Debt to Equity: PFE’s debt to equity is .536, which is a conservative number. The company’s balance sheet indicates that even with the recent dip in Net Income, operating profits should be more than adequate to service their debt, while the company’s liquidity has also seen big improvements to provide additional flexibility. Cash and liquid assets were about $31 billion in the last quarter versus $21.7 billion six months ago, while long-term debt was $36.2 billion in the last quarter – down from $49.7 billion at the beginning of 2021. I don’t see the high debt number as a major red flag, given that the company has been directing a major portion of its focus to COVID-19 and to debt reduction. It is worth noting that the real profit opportunity in the vaccine wasn’t seen in the initial implementation and distribution. Profitability comes, as anticipated by management and many industry analysts, from the ongoing need for boosters, in similar fashion to the yearly flu or pneumonia booster that doctors generally recommend for just about everybody.
Dividend: PFE’s annual divided is $1.60 per share, and which translates to a yield of about 3.41% at the stock’s current price. It is also noteworthy that the dividend increased at the beginning of 2020 from $1.52 per share, and from $1.56 two quarters ago, and which I think provides a useful indication of management’s confidence in their approach.
Price/Book Ratio: there are a lot of ways to measure how much a stock should be worth; but I like to work with a combination of Price/Book and Price/Cash Flow analysis. Together, these measurements provide a long-term, fair value target at nearly $62 per share. That means that PFE is undervalued right now by about 31%. It should also be noted that prior to the latest earnings report, this same analysis yielded a fair value target at around $67.
Technical Profile
Here’s a look at the stock’s latest technical chart.
Current Price Action/Trends and Pivots: The chart above covers the last year of price activity. The red diagonal line traces the stock’s upward trend from a 52-week low at around $33 per share in March of last year to its peak in December at around $62. It also provides the baseline for the Fibonacci retracement lines shown on the right side of the chart. The stock’s new downward trend is clear and is about to move into an intermediate time frame, which suggests that bearish momentum could continue for the time being. Current support can be seen at the stock’s last pivot low, at around $45 and just a little above the 61.8% retracement line, with immediate resistance expected at around $48.50 and a little above the 50% retracement line. A push above $48.50 should have near-term upside to about $51 where the 38.2% retracement line sits, while a drop below $45, to $44 could have downside to about $40 before finding next support.

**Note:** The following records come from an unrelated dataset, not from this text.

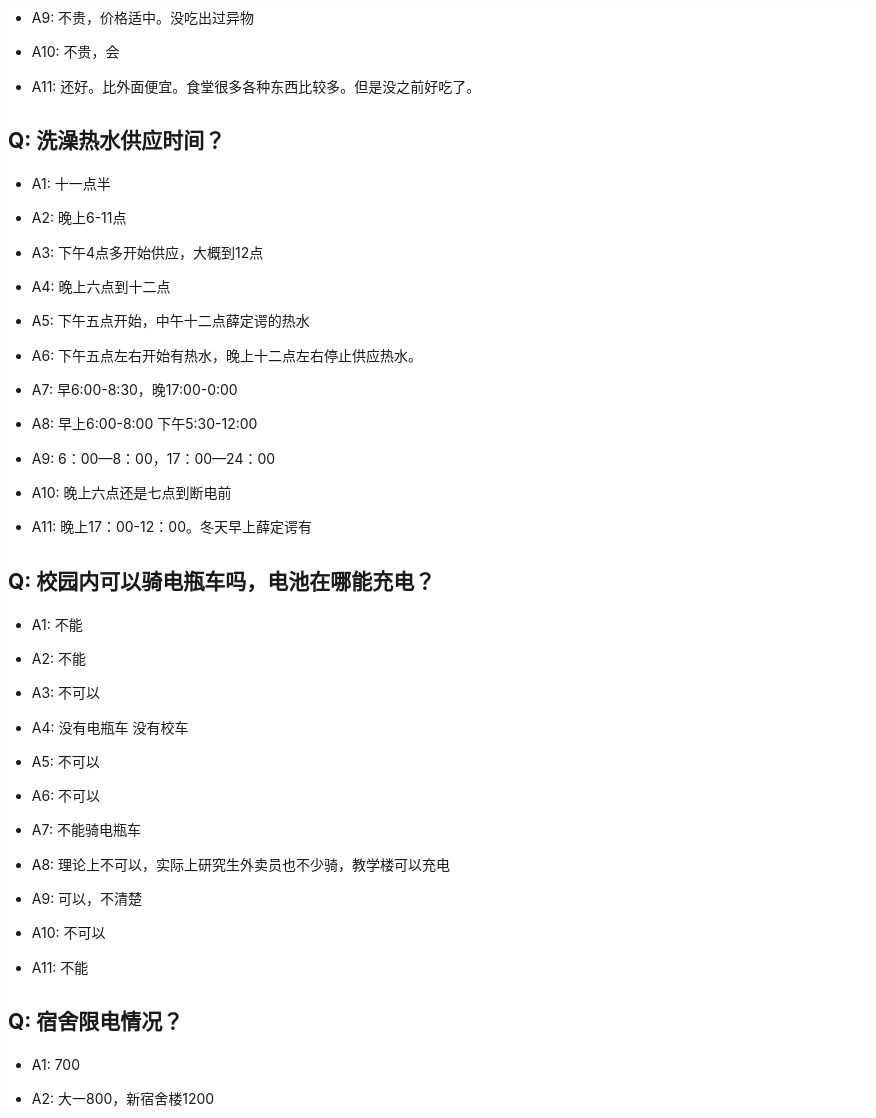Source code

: - A9: 不贵，价格适中。没吃出过异物

- A10: 不贵，会

- A11: 还好。比外面便宜。食堂很多各种东西比较多。但是没之前好吃了。

## Q: 洗澡热水供应时间？

- A1: 十一点半

- A2: 晚上6-11点

- A3: 下午4点多开始供应，大概到12点

- A4: 晚上六点到十二点

- A5: 下午五点开始，中午十二点薛定谔的热水

- A6: 下午五点左右开始有热水，晚上十二点左右停止供应热水。

- A7: 早6:00-8:30，晚17:00-0:00

- A8: 早上6:00-8:00
下午5:30-12:00

- A9: 6：00—8：00，17：00—24：00

- A10: 晚上六点还是七点到断电前

- A11: 晚上17：00-12：00。冬天早上薛定谔有

## Q: 校园内可以骑电瓶车吗，电池在哪能充电？

- A1: 不能

- A2: 不能

- A3: 不可以

- A4: 没有电瓶车 没有校车

- A5: 不可以

- A6: 不可以

- A7: 不能骑电瓶车

- A8: 理论上不可以，实际上研究生外卖员也不少骑，教学楼可以充电

- A9: 可以，不清楚

- A10: 不可以

- A11: 不能

## Q: 宿舍限电情况？

- A1: 700

- A2: 大一800，新宿舍楼1200
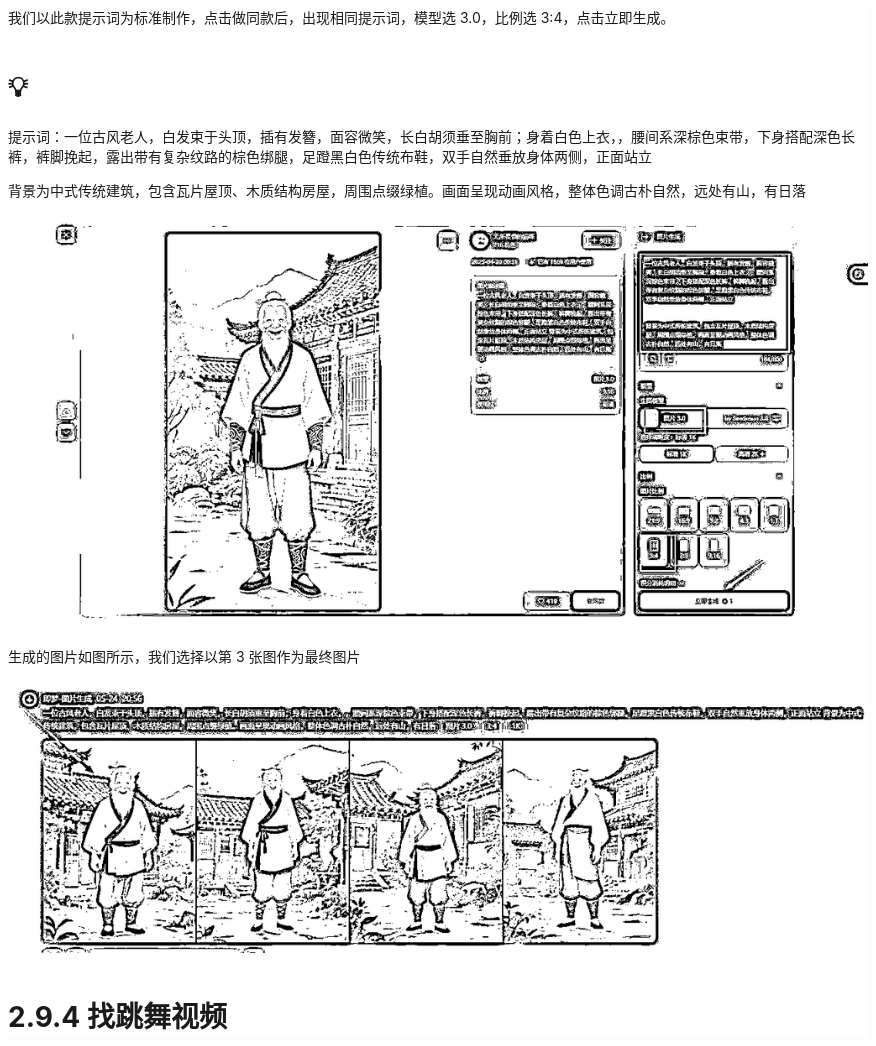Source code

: 
我们以此款提示词为标准制作，点击做同款后，出现相同提示词，模型选 3.0，比例选 3:4，点击立即生成。

# 💡

提示词：一位古风老人，白发束于头顶，插有发簪，面容微笑，长白胡须垂至胸前；身着白色上衣，，腰间系深棕色束带，下身搭配深色长裤，裤脚挽起，露出带有复杂纹路的棕色绑腿，足蹬黑白色传统布鞋，双手自然垂放身体两侧，正面站立

背景为中式传统建筑，包含瓦片屋顶、木质结构房屋，周围点缀绿植。画面呈现动画风格，整体色调古朴自然，远处有山，有日落

![](img/c81c88d3218be96361019ca339b7a0ab.png)

生成的图片如图所示，我们选择以第 3 张图作为最终图片

![](img/38db2dbe97a7b948dad7c637b1fa96c0.png)

# 2.9.4 找跳舞视频
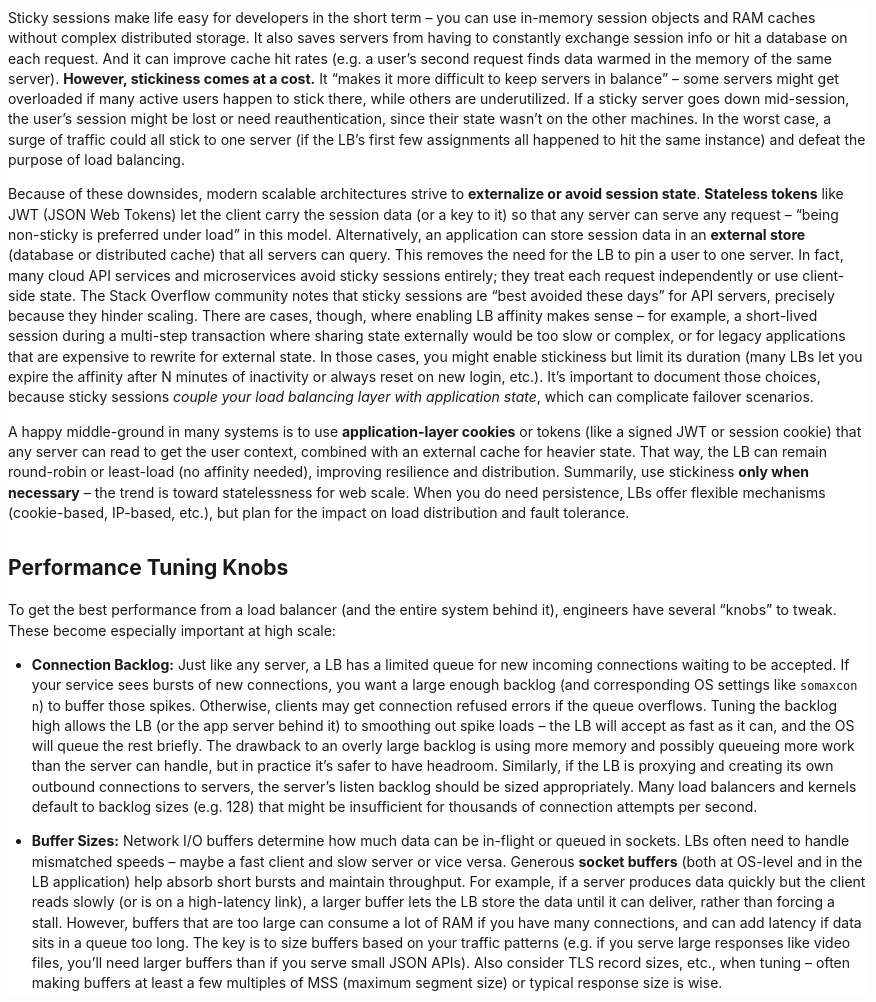 Sticky sessions make life easy for developers in the short term – you can use in-memory session objects and RAM caches without complex distributed storage. It also saves servers from having to constantly exchange session info or hit a database on each request. And it can improve cache hit rates (e.g. a user’s second request finds data warmed in the memory of the same server). **However, stickiness comes at a cost.** It “makes it more difficult to keep servers in balance” – some servers might get overloaded if many active users happen to stick there, while others are underutilized. If a sticky server goes down mid-session, the user’s session might be lost or need reauthentication, since their state wasn’t on the other machines. In the worst case, a surge of traffic could all stick to one server (if the LB’s first few assignments all happened to hit the same instance) and defeat the purpose of load balancing.

Because of these downsides, modern scalable architectures strive to **externalize or avoid session state**. **Stateless tokens** like JWT (JSON Web Tokens) let the client carry the session data (or a key to it) so that any server can serve any request – “being non-sticky is preferred under load” in this model. Alternatively, an application can store session data in an **external store** (database or distributed cache) that all servers can query. This removes the need for the LB to pin a user to one server. In fact, many cloud API services and microservices avoid sticky sessions entirely; they treat each request independently or use client-side state. The Stack Overflow community notes that sticky sessions are “best avoided these days” for API servers, precisely because they hinder scaling. There are cases, though, where enabling LB affinity makes sense – for example, a short-lived session during a multi-step transaction where sharing state externally would be too slow or complex, or for legacy applications that are expensive to rewrite for external state. In those cases, you might enable stickiness but limit its duration (many LBs let you expire the affinity after N minutes of inactivity or always reset on new login, etc.). It’s important to document those choices, because sticky sessions *couple your load balancing layer with application state*, which can complicate failover scenarios.

A happy middle-ground in many systems is to use **application-layer cookies** or tokens (like a signed JWT or session cookie) that any server can read to get the user context, combined with an external cache for heavier state. That way, the LB can remain round-robin or least-load (no affinity needed), improving resilience and distribution. Summarily, use stickiness **only when necessary** – the trend is toward statelessness for web scale. When you do need persistence, LBs offer flexible mechanisms (cookie-based, IP-based, etc.), but plan for the impact on load distribution and fault tolerance.

## Performance Tuning Knobs

To get the best performance from a load balancer (and the entire system behind it), engineers have several “knobs” to tweak. These become especially important at high scale:

* **Connection Backlog:** Just like any server, a LB has a limited queue for new incoming connections waiting to be accepted. If your service sees bursts of new connections, you want a large enough backlog (and corresponding OS settings like `somaxconn`) to buffer those spikes. Otherwise, clients may get connection refused errors if the queue overflows. Tuning the backlog high allows the LB (or the app server behind it) to smoothing out spike loads – the LB will accept as fast as it can, and the OS will queue the rest briefly. The drawback to an overly large backlog is using more memory and possibly queueing more work than the server can handle, but in practice it’s safer to have headroom. Similarly, if the LB is proxying and creating its own outbound connections to servers, the server’s listen backlog should be sized appropriately. Many load balancers and kernels default to backlog sizes (e.g. 128) that might be insufficient for thousands of connection attempts per second.

* **Buffer Sizes:** Network I/O buffers determine how much data can be in-flight or queued in sockets. LBs often need to handle mismatched speeds – maybe a fast client and slow server or vice versa. Generous **socket buffers** (both at OS-level and in the LB application) help absorb short bursts and maintain throughput. For example, if a server produces data quickly but the client reads slowly (or is on a high-latency link), a larger buffer lets the LB store the data until it can deliver, rather than forcing a stall. However, buffers that are too large can consume a lot of RAM if you have many connections, and can add latency if data sits in a queue too long. The key is to size buffers based on your traffic patterns (e.g. if you serve large responses like video files, you’ll need larger buffers than if you serve small JSON APIs). Also consider TLS record sizes, etc., when tuning – often making buffers at least a few multiples of MSS (maximum segment size) or typical response size is wise.
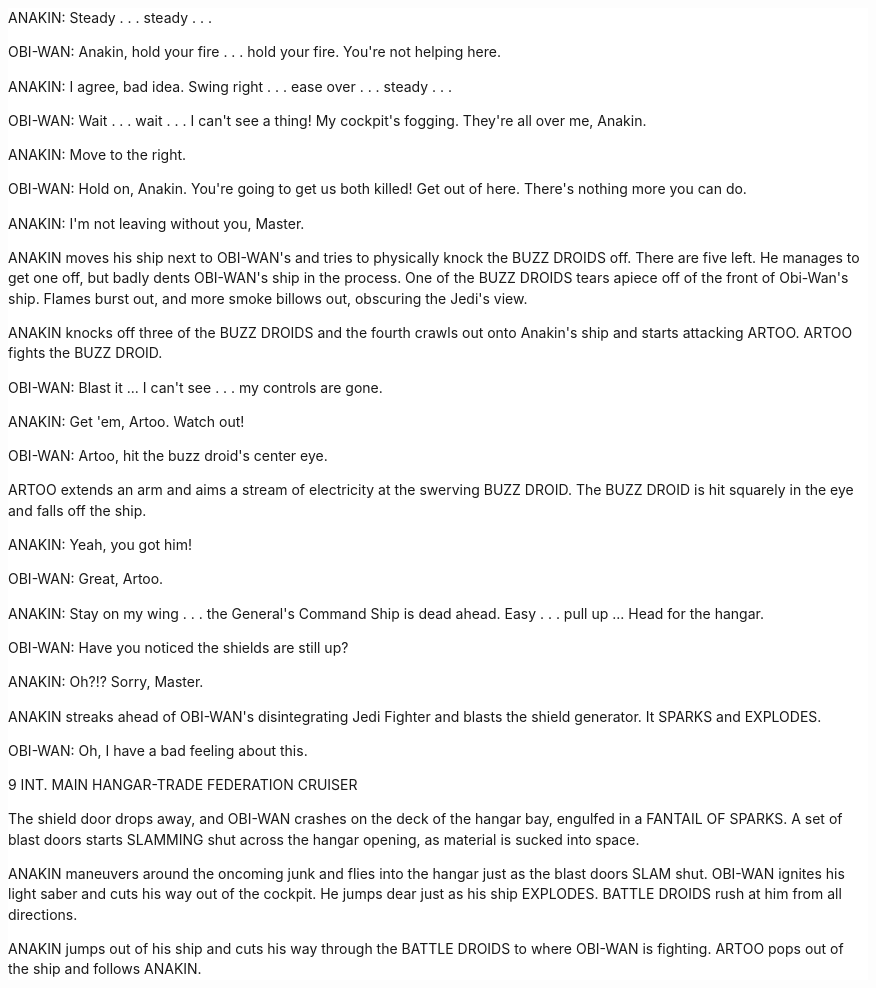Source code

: ANAKIN: Steady . . . steady . . .

OBI-WAN: Anakin, hold your fire . . . hold your fire. You're not helping here.

ANAKIN: I agree, bad idea. Swing right . . . ease over . . . steady . . .

OBI-WAN: Wait . . . wait . . . I can't see a thing! My cockpit's fogging. They're all over me, Anakin.

ANAKIN: Move to the right.

OBI-WAN: Hold on, Anakin. You're going to get us both killed! Get out of here. There's nothing more you can do.

ANAKIN: I'm not leaving without you, Master.

ANAKIN moves his ship next to OBI-WAN's and tries to physically knock the BUZZ DROIDS off. There are five left. He manages to get one off, but badly dents OBI-WAN's ship in the process. One of the BUZZ DROIDS tears apiece off of the front of Obi-Wan's ship. Flames burst out, and more smoke billows out, obscuring the Jedi's view.

ANAKIN knocks off three of the BUZZ DROIDS and the fourth crawls out onto Anakin's ship and starts attacking ARTOO. ARTOO fights the BUZZ DROID.

OBI-WAN: Blast it ... I can't see . . . my controls are gone.

ANAKIN: Get 'em, Artoo. Watch out!

OBI-WAN: Artoo, hit the buzz droid's center eye.

ARTOO extends an arm and aims a stream of electricity at the swerving BUZZ DROID. The BUZZ DROID is hit squarely in the eye and falls off the ship.

ANAKIN: Yeah, you got him!

OBI-WAN: Great, Artoo.

ANAKIN: Stay on my wing . . . the General's Command Ship is dead ahead. Easy . . . pull up ... Head for the hangar.

OBI-WAN: Have you noticed the shields are still up?

ANAKIN: Oh?!? Sorry, Master.

ANAKIN streaks ahead of OBI-WAN's disintegrating Jedi Fighter and blasts the shield generator. It SPARKS and EXPLODES.

OBI-WAN: Oh, I have a bad feeling about this.

9 INT. MAIN HANGAR-TRADE FEDERATION CRUISER

The shield door drops away, and OBI-WAN crashes on the deck of the hangar bay, engulfed in a FANTAIL OF SPARKS. A set of blast doors starts SLAMMING shut across the hangar opening, as material is sucked into space.

ANAKIN maneuvers around the oncoming junk and flies into the hangar just as the blast doors SLAM shut.
OBI-WAN ignites his light saber and cuts his way out of the cockpit. He jumps dear just as his ship EXPLODES. BATTLE DROIDS rush at him from all directions.

ANAKIN jumps out of his ship and cuts his way through the BATTLE DROIDS to where OBI-WAN is fighting. ARTOO pops out of the ship and follows ANAKIN.
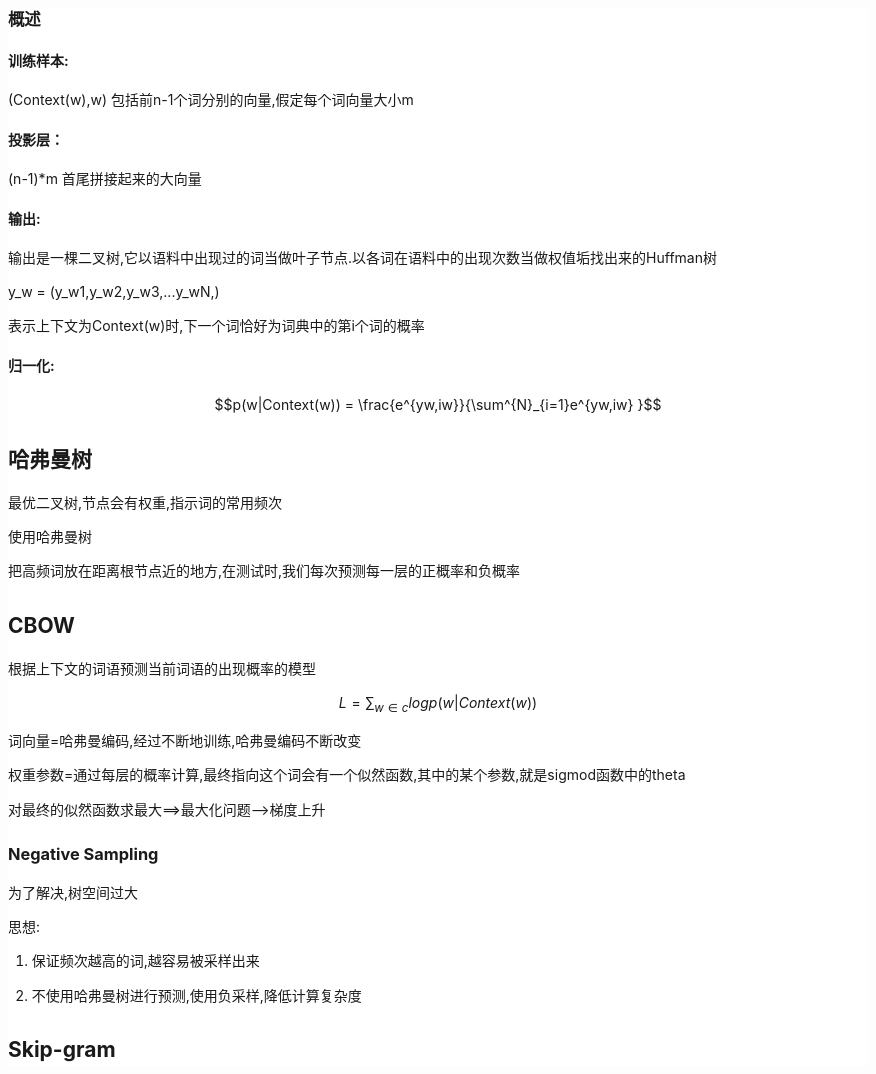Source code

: ### 概述

#### 训练样本:

(Context(w),w) 包括前n-1个词分别的向量,假定每个词向量大小m

#### 投影层：

(n-1)*m 首尾拼接起来的大向量

#### 输出:

输出是一棵二叉树,它以语料中出现过的词当做叶子节点.以各词在语料中的出现次数当做权值垢找出来的Huffman树

y_w = (y_w1,y_w2,y_w3,...y_wN,)

表示上下文为Context(w)时,下一个词恰好为词典中的第i个词的概率

#### 归一化:

$$p(w|Context(w)) = \frac{e^{yw,iw}}{\sum^{N}_{i=1}e^{yw,iw} }$$



## 哈弗曼树

最优二叉树,节点会有权重,指示词的常用频次

使用哈弗曼树

把高频词放在距离根节点近的地方,在测试时,我们每次预测每一层的正概率和负概率





## CBOW

根据上下文的词语预测当前词语的出现概率的模型

$$L = \sum_{w\in c}logp(w|Context(w))$$

词向量=哈弗曼编码,经过不断地训练,哈弗曼编码不断改变

权重参数=通过每层的概率计算,最终指向这个词会有一个似然函数,其中的某个参数,就是sigmod函数中的theta

对最终的似然函数求最大==>最大化问题-->梯度上升

### Negative Sampling

为了解决,树空间过大

思想:

1. 保证频次越高的词,越容易被采样出来

2. 不使用哈弗曼树进行预测,使用负采样,降低计算复杂度



## Skip-gram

Near-term Keys: PFE’s balance sheet has nearly “fortress”-level strength, with robust free cash flow to provide additional stability and growth potential. The last quarter’s dip in Net Income could be a temporary, cyclical movement tied to declines infections that may be reducing the sense of urgency for the time being about COVID vaccines and boosters, but still bears watching in the quarters ahead if current conditions make you cautious about the company’s value proposition. If you prefer to focus on short-term trading strategies, you could use a push above $48.50 as a signal to consider buying the stock or working with call options, using a bullish near-term target price at around $51 to take profits. You could also use a drop to around $44 as an opportunity to think about shorting the stock or buying put options, using $40 as a useful bearish target.